* _Задание A_
Замените «locality» на «site» в записях, от строки с «name author: (L.) Druce» до строки с «scientific name: Asparagus lucidus» включительно. Выведите только эти строки, остальное оставьте без изменений.

::::::::

В устах Дикого «сердце» как волевое начало, «внутреннее чувство» смешивается с «сердцем» как «гневом, негодованием, злостью и злобой» (В.И. Даль). Вот он просит Кабаниху: «. Разговори меня, чтобы у меня сердце прошло»; здесь «сердце» означает «гнев». А в следующий момент Дикой с удивлением любуется собой: «Да что ж ты мне прикажешь с собой делать, когда у меня сердце такое»; «Вот оно какое сердце-то у меня»; здесь сердце означает «характер». Не получается ли, что «гнев» — по определению, нечто временное — изначально присущ, внутренне свойственен «характеру» Дикого? Нет, Кабанова со знанием дела (сама ведь самодурка) уличает Дикого в подтасовке, возвращая слову «сердце» значение «гнева»: «А зачем ты нарочно-то себя в сердце приводишь?» В этой реплике — подсказка: дело не в стихийной гневливости и горячности характера Дикого; его гнев служит другой страсти.
«Приводить себя в сердце» — это высказывание является точным словообразовательным комментарием к понятию «самодур» (сам себя дурит). Зачем? Чтобы убедиться в своей власти над теми, кто под ним. Именно об этом говорит Аграфена Платоновна в пьесе «В чужом пиру похмелье»: «Самодур — это называется, коли вот человек ничего не слушает, ты ему хоть кол на голове теши, а он все свое. Топнет ногой, скажет: кто я? Тут уж все домашние ему в ноги должны, так и лежать, а то беда. » (д. I, явл. 1). Но самодурство непременно связано и со страхом за свою власть, требующим постоянного ее подтверждения со стороны окружающих.

::::::::

* _Задание B_
Продолжите отрывок о самодурстве Дикого следующим абзацем.

* _Записи_
::::::::

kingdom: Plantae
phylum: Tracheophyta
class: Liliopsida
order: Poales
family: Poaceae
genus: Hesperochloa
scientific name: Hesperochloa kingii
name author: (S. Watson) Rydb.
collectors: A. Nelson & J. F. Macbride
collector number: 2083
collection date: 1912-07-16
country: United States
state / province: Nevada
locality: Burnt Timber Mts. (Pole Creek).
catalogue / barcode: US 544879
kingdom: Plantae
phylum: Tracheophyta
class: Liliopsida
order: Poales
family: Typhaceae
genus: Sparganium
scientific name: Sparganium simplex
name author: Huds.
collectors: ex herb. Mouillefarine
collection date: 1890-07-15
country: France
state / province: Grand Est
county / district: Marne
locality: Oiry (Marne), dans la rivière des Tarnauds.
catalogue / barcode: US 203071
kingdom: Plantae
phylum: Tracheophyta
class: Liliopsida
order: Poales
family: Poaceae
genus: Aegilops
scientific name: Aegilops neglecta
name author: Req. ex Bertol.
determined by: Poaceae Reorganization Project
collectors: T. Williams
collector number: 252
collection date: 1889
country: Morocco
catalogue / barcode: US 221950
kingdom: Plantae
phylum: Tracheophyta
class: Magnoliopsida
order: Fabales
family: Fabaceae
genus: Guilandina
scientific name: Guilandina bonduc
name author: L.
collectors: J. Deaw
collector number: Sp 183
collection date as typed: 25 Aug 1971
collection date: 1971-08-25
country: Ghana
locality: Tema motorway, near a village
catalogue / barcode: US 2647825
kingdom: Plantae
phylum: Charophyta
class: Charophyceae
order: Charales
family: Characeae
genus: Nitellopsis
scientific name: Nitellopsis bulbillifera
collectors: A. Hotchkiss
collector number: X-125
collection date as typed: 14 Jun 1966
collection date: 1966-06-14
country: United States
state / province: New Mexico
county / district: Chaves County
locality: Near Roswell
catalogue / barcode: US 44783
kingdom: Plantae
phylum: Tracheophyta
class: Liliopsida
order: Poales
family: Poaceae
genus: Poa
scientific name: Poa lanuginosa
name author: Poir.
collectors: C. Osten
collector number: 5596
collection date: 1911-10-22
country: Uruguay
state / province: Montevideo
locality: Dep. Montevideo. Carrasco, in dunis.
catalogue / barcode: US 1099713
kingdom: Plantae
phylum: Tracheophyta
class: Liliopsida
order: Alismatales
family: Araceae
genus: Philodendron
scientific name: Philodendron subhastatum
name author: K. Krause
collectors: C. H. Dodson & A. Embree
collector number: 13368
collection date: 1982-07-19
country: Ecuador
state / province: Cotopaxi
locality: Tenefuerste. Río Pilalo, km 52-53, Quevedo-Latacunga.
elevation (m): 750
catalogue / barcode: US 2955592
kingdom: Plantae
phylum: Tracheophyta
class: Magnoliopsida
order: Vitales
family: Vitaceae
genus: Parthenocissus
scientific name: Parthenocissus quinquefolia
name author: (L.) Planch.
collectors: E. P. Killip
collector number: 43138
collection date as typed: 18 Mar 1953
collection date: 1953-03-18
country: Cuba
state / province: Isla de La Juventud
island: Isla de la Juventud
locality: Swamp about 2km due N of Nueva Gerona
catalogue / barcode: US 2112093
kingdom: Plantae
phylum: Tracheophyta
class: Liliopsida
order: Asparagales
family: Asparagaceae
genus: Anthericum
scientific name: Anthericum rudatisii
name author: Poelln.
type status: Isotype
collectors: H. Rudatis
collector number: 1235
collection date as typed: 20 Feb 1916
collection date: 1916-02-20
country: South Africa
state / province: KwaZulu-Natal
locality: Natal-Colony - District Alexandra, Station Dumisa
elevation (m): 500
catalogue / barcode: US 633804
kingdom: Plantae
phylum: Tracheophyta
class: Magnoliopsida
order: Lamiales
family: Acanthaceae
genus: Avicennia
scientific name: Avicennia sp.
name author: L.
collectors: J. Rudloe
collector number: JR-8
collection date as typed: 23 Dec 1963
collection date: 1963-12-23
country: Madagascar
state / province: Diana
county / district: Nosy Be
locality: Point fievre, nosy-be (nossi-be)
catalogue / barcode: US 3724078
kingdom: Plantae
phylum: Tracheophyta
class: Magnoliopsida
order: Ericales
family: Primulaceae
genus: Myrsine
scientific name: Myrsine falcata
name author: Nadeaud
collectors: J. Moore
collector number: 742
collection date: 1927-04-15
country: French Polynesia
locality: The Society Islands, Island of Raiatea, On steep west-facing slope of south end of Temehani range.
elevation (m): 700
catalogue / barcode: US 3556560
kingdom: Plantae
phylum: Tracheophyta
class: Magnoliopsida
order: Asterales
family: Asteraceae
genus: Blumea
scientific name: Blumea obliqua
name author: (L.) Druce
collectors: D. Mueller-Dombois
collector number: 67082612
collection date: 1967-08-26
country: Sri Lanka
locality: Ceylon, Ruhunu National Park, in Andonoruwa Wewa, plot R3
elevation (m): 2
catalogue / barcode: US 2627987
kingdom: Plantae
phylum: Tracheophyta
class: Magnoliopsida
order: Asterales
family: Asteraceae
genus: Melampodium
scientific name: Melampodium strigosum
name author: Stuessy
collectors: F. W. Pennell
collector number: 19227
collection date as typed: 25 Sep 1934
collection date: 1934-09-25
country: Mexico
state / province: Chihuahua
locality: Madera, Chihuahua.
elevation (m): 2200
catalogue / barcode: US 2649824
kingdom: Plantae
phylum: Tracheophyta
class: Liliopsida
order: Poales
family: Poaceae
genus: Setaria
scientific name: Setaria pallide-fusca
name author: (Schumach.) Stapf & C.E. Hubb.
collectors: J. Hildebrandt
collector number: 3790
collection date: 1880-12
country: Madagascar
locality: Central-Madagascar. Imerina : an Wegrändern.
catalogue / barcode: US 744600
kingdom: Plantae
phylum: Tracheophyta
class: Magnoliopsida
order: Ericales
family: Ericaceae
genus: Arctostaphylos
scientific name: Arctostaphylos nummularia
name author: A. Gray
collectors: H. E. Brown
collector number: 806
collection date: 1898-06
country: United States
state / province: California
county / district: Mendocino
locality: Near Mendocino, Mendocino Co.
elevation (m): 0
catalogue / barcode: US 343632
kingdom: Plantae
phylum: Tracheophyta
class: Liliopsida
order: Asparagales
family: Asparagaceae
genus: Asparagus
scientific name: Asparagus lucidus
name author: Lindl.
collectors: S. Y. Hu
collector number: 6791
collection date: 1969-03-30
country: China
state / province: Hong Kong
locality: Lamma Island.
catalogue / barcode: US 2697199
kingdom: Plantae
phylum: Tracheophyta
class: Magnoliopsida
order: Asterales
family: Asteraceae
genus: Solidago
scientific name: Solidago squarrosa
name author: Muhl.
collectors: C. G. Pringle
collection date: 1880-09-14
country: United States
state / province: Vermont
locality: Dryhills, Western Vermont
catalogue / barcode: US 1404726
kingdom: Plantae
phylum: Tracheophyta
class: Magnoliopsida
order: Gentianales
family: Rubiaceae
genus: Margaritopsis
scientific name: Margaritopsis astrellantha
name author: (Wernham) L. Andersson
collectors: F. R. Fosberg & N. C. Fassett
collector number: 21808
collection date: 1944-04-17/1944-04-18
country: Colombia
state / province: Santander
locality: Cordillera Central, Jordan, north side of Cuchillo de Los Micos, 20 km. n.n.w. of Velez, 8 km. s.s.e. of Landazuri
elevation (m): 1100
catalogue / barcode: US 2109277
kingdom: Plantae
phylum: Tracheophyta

::::::::

* _Ответ A_
name author: (L.) Druce
collectors: D. Mueller-Dombois
collector number: 67082612
collection date: 1967-08-26
country: Sri Lanka
site: Ceylon, Ruhunu National Park, in Andonoruwa Wewa, plot R3
elevation (m): 2
catalogue / barcode: US 2627987
kingdom: Plantae
phylum: Tracheophyta
class: Magnoliopsida
order: Asterales
family: Asteraceae
genus: Melampodium
scientific name: Melampodium strigosum
name author: Stuessy
collectors: F. W. Pennell
collector number: 19227
collection date as typed: 25 Sep 1934
collection date: 1934-09-25
country: Mexico
state / province: Chihuahua
site: Madera, Chihuahua.
elevation (m): 2200
catalogue / barcode: US 2649824
kingdom: Plantae
phylum: Tracheophyta
class: Liliopsida
order: Poales
family: Poaceae
genus: Setaria
scientific name: Setaria pallide-fusca
name author: (Schumach.) Stapf & C.E. Hubb.
collectors: J. Hildebrandt
collector number: 3790
collection date: 1880-12
country: Madagascar
site: Central-Madagascar. Imerina : an Wegrändern.
catalogue / barcode: US 744600
kingdom: Plantae
phylum: Tracheophyta
class: Magnoliopsida
order: Ericales
family: Ericaceae
genus: Arctostaphylos
scientific name: Arctostaphylos nummularia
name author: A. Gray
collectors: H. E. Brown
collector number: 806
collection date: 1898-06
country: United States
state / province: California
county / district: Mendocino
site: Near Mendocino, Mendocino Co.
elevation (m): 0
catalogue / barcode: US 343632
kingdom: Plantae
phylum: Tracheophyta
class: Liliopsida
order: Asparagales
family: Asparagaceae
genus: Asparagus
scientific name: Asparagus lucidus

* _Ответ B_
Чтобы прояснить природу самодурства, прислушаемся к говорящим фамилиям носителей этого свойства. Фамилия Дикой, по первому впечатлению, вроде бы ассоциируется с некой активной стихией — слепой стихией (как у Курослепова в «Горячем сердце») и беззаконной (как у Бессуднова в комедии «На бойком месте»). Но возникают и другие ассоциации — по звуку. Имеются в виду такие двусложные фамилии с ударением на втором слоге, как Большов («Свои люди — сочтемся»), Торцов («Бедность не порок»), Брусков («В чужом пиру похмелье») 5. Образ, объединяющий последние три фамилии, подсказан фразеологизмом из характеристики самодурства Аграфеной Платоновной — «хоть кол на голове теши» (д. I, явл. 1). Торец — поперечный срез бревна, брусок — «дерево, обделанное на четыре грани, не считая торцовых» (В.И. Даль); получается образ большого (Большов) тесанного четырехгранником (Брусков) бревна (Торцов), т. е. нечто пассивное, тупое и неподвижное. Вот что скрывается за внешней активностью Дикого, которому приходится «приводить себя в сердце», чтобы скрыть эту тупую неподвижность и чтобы скрыть страх. Самодурная («дикая») воля к власти внутри себя — своей сущностью и причиной — несет застывший тяжелый («дикий») страх.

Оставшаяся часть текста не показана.